Absorption Performance and Mechanism of CO2 in Aqueous Solutions of Amine-Based Ionic Liquids

Several amine-based ionic liquids (ILs) were synthesized via a one-step method using low-priced organic amines and inorganic acids, and they were mixed with water to form new CO2 absorbents. The effects of the ionic structure, IL concentration, temperature, and pressure on the CO2 absorption performance were investigated. The absorption performance of ILs was closely related to the ionic structure, and the CO2 molar absorption capacity in ILs with the same cation followed the order of [NO3] > [BF4] > [SO4] or [HSO4], whereas that with the same anion ranked in the following order: multiple amine > diamine > monoamine.

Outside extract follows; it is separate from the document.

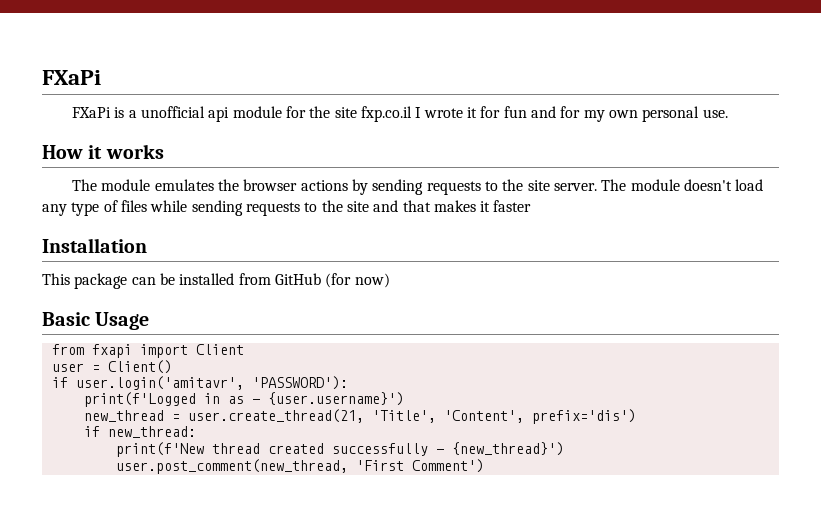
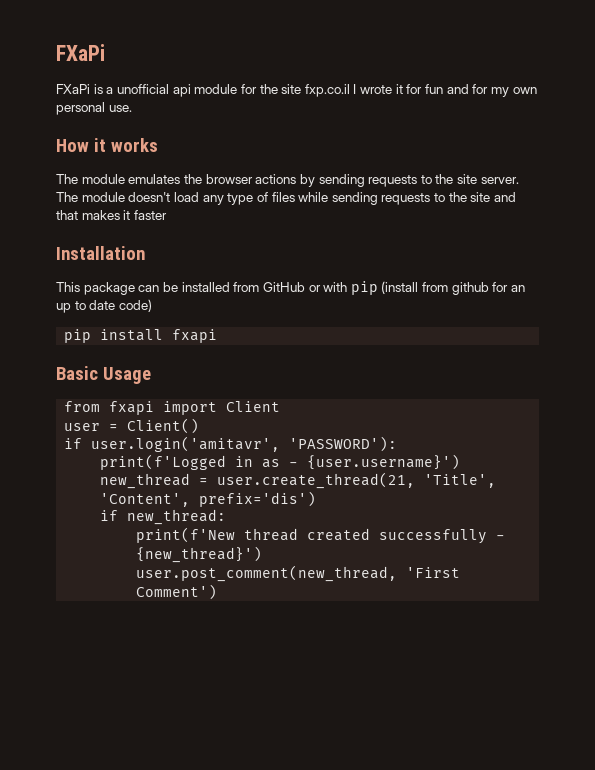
[325,273,390,288] (for now) -> [308,281,526,295] [56,299,152,313] [64,329,218,343] or with pip (install from github for an up to date code) // pip install fxapi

The IL [TETA][NO3] with 40 wt % concentration showed the best capacity for CO2 absorption. Moreover, low temperature and high pressure favored CO2 absorption. The reaction mechanism of the amine group with CO2 in aqueous solutions of [TETA][NO3], primary amine, and secondary amine was studied via in situ infrared (IR) spectrophotometry. The results showed that the primary and secondary amines first reacted with CO2 to form carbamate, which decomposed further into bicarbonate with the continuous addition of CO2. However, carbamate generated from the reaction of [TETA][NO3] with CO2 did not decompose further.